Because he is a big basketball fan and walked on for a year to play at Western Kentucky University, Walters was glad to help. He enjoys the history of the game.

“I like history, I don’t want things to be forgotten and want people to remember who and what laid the ground for the future opportunities,” he said.

Walters said the purpose of the hall of fame is to prevent that history from fading away.

Walters, 65, of Eliza­bethtown, has been excited to meet every inductee.

“It was such a treat to meet all of them,” he said. “It’s been a pleasure to shake their hand and welcome them to the hall of fame.”

For local residents, it gives them a chance to not only see the history of the sport but also get a chance to meet some of the people involved, he said.

For about 18 years, Walters also has been involved with the Har­din County AM Rotary.

“I enjoy volunteering and helping people and Rotary was a vehicle to use to do that,” he said.

Just last week he said there were eight couples from the club boxing food at Feeding America, Kentucky’s Heartland for a few hours.

“Rick is the perfect example of what a Rotarian stands for. He always puts others above himself, always willing to lend a hand, no matter how great the task,” Brannon Dupree said. “I leaned on Rick a lot during my tenure as president of Rotary.”

He called Walters a “great ambassador” for the club and community.

As part of the rotary, Walters has participated in Roktoberfest, which he said the club uses to earn money for grants and scholarships for the community.

Walters has had a big interest in music, which has aided in his work in Roktoberfest. Part of that work brings in known bands from Louisville and features local bands, he said.

“It’s been fun to work with some of the bands,” he said.

Before the pandemic, Walters went to several concerts a year to see a lot of the groups he didn’t get to see in his youth.

“I hope things get back to normal so we can go to concerts again because I have tickets to the Rolling Stones and I’m hoping to get to see them,” he said.

In his professional career, Walters was a part of the concrete industry most of his life. He has served on the board for the Kentucky Ready Mix Concrete Association and the Kentucky Paving Association.

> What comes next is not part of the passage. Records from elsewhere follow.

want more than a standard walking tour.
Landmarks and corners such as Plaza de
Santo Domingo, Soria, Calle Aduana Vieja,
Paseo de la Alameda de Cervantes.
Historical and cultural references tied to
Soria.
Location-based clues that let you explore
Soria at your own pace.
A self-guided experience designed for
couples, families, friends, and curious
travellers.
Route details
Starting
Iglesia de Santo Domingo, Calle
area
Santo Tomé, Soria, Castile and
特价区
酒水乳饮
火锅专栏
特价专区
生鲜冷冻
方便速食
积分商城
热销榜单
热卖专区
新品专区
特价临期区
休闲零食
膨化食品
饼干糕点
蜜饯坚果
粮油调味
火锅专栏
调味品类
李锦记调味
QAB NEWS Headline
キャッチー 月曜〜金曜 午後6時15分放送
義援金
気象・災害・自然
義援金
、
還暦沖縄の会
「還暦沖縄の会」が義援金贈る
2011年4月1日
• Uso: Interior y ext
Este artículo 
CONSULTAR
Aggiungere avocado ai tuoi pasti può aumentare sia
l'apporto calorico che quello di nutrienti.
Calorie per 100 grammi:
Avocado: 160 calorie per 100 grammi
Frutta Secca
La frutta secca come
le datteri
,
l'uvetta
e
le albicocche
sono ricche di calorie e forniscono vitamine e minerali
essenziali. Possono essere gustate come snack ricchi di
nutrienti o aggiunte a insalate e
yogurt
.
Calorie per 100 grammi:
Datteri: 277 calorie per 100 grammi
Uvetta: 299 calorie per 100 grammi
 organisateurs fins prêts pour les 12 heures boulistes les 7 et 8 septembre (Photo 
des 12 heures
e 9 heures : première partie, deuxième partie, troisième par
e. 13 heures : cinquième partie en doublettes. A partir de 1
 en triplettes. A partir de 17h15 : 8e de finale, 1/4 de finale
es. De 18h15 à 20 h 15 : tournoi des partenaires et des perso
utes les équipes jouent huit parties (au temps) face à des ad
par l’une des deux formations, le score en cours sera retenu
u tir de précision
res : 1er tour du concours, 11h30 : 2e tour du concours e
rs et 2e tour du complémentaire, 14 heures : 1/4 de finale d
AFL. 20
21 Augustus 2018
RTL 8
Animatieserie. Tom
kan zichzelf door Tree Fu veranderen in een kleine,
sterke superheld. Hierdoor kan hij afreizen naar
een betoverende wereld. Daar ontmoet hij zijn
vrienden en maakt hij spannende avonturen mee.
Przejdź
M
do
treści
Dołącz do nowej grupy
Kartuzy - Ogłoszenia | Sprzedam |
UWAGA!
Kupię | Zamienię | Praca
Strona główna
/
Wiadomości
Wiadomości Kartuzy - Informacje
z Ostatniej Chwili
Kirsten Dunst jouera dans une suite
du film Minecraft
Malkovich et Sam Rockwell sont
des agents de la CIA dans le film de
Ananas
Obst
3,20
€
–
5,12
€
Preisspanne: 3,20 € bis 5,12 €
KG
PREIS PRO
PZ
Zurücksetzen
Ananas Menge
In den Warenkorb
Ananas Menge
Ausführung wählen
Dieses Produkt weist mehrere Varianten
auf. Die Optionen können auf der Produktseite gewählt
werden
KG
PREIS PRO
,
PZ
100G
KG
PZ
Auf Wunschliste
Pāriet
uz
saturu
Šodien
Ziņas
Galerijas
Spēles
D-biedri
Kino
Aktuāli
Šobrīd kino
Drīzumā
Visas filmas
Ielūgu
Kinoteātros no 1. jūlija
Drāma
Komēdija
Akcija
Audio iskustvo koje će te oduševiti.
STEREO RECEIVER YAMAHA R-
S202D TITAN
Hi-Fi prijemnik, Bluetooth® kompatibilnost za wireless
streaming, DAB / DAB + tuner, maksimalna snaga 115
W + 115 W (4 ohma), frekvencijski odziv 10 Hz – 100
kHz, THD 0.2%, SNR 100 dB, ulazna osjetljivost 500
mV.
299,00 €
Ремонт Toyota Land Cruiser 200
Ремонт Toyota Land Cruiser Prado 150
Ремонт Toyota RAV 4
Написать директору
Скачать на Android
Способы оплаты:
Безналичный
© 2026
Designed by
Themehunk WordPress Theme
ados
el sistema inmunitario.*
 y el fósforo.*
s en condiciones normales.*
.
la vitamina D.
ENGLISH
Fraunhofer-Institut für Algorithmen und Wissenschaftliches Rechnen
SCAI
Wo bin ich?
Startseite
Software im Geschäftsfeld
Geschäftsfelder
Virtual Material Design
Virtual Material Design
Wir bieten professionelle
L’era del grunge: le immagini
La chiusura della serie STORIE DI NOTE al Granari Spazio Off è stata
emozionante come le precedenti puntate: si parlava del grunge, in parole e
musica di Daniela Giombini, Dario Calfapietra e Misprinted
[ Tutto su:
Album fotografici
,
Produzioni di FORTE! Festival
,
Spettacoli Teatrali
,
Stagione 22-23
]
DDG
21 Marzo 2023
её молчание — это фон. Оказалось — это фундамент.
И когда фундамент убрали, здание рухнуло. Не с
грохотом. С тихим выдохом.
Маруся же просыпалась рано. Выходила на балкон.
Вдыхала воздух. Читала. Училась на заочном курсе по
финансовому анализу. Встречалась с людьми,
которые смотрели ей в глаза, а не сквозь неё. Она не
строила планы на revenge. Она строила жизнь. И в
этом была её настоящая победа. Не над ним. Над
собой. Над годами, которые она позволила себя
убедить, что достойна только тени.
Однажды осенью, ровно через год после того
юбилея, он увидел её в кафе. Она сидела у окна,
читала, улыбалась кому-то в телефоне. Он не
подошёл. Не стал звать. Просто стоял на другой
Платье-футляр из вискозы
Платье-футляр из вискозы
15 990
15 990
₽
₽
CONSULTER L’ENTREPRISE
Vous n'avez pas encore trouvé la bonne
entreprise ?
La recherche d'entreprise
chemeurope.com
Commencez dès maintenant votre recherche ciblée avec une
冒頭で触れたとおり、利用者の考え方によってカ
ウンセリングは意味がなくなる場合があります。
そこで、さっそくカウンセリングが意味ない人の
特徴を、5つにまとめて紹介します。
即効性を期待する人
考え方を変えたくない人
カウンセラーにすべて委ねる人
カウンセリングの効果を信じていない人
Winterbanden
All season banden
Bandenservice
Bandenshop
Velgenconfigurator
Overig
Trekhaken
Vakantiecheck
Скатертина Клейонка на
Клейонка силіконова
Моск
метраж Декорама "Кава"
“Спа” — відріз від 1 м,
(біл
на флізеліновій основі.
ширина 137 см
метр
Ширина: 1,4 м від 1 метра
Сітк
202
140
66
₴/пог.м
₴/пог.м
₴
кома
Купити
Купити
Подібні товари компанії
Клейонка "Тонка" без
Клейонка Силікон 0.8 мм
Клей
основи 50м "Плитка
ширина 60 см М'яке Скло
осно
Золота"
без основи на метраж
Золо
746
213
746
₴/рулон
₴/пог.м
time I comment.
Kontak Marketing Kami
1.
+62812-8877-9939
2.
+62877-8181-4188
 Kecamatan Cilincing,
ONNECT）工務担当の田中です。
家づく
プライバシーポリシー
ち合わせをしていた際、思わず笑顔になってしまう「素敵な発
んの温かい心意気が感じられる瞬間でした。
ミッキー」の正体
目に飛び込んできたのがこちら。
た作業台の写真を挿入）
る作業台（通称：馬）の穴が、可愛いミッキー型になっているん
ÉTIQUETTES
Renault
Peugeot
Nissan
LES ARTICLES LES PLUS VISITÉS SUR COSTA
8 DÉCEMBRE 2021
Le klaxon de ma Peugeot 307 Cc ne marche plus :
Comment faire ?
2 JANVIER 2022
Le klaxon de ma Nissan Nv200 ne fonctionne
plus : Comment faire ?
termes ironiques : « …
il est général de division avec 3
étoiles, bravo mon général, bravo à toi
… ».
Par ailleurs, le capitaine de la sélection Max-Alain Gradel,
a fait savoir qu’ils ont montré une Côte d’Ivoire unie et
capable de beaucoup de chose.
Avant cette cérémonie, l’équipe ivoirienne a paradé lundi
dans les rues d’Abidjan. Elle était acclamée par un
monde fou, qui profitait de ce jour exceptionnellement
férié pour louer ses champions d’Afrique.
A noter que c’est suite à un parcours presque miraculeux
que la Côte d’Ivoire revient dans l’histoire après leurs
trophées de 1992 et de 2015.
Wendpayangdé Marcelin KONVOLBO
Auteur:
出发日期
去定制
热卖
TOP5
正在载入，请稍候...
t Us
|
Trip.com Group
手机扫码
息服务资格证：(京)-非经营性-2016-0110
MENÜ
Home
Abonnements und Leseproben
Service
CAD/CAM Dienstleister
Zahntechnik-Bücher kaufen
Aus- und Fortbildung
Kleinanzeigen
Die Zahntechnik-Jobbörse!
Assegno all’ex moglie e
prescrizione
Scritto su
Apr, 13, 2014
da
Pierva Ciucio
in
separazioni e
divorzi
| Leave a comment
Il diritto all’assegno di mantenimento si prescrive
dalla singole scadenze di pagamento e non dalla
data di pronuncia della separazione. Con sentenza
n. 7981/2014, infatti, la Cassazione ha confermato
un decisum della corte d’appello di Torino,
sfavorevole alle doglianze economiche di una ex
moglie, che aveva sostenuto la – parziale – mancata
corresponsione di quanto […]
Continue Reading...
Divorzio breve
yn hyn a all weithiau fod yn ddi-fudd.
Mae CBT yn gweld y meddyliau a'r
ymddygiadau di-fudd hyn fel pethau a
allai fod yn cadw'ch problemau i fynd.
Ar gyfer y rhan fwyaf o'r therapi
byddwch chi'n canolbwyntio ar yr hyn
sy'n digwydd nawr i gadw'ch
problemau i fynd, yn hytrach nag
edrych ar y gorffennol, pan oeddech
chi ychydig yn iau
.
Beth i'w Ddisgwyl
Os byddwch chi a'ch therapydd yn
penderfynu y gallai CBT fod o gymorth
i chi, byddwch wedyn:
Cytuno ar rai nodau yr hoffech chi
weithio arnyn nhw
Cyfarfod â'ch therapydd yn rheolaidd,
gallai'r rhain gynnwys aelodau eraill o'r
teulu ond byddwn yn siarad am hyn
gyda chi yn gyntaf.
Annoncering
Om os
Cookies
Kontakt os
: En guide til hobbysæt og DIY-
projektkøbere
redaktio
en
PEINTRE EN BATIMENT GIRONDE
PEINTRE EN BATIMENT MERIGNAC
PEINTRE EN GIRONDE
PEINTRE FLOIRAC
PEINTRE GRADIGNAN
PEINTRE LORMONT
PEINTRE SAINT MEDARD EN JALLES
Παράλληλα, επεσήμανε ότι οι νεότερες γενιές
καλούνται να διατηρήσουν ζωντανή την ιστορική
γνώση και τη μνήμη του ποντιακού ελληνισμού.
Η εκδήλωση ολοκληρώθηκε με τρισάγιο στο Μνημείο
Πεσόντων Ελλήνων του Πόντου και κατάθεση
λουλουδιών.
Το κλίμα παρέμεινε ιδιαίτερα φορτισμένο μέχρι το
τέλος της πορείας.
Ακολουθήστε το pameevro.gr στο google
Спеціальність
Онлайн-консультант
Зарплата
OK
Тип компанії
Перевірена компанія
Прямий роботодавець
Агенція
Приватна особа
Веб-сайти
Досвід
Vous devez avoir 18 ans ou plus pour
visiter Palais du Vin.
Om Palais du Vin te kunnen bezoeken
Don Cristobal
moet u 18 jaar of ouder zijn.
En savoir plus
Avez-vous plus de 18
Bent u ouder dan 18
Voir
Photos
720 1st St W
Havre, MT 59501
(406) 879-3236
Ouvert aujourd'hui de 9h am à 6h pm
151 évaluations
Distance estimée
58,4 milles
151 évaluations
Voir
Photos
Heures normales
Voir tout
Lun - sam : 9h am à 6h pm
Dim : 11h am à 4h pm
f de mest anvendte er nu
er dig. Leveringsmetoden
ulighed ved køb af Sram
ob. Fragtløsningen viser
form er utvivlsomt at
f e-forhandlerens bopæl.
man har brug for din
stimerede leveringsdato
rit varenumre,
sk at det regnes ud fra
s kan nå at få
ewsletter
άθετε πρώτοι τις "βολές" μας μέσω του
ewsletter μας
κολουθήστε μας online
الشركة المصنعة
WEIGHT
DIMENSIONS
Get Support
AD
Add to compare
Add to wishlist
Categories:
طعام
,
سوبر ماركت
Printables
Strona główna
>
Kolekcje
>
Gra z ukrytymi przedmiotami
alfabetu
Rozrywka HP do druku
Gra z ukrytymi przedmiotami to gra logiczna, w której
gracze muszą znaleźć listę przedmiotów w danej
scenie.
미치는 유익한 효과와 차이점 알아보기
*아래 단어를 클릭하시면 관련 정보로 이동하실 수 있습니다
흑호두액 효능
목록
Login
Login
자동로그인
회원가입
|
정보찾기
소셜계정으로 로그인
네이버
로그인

“I’m just a big believer of giving back to the industry that you are in to help it grow and keep it alive,” he said.

On top of all that he’s given to the community, a stranger gave a very important gift to him — a kidney.

He received a new kidney 12 years ago and always encourages others to sign their organ donor card. Although he never knew the name of his donor, he is grateful to know someone saved his life.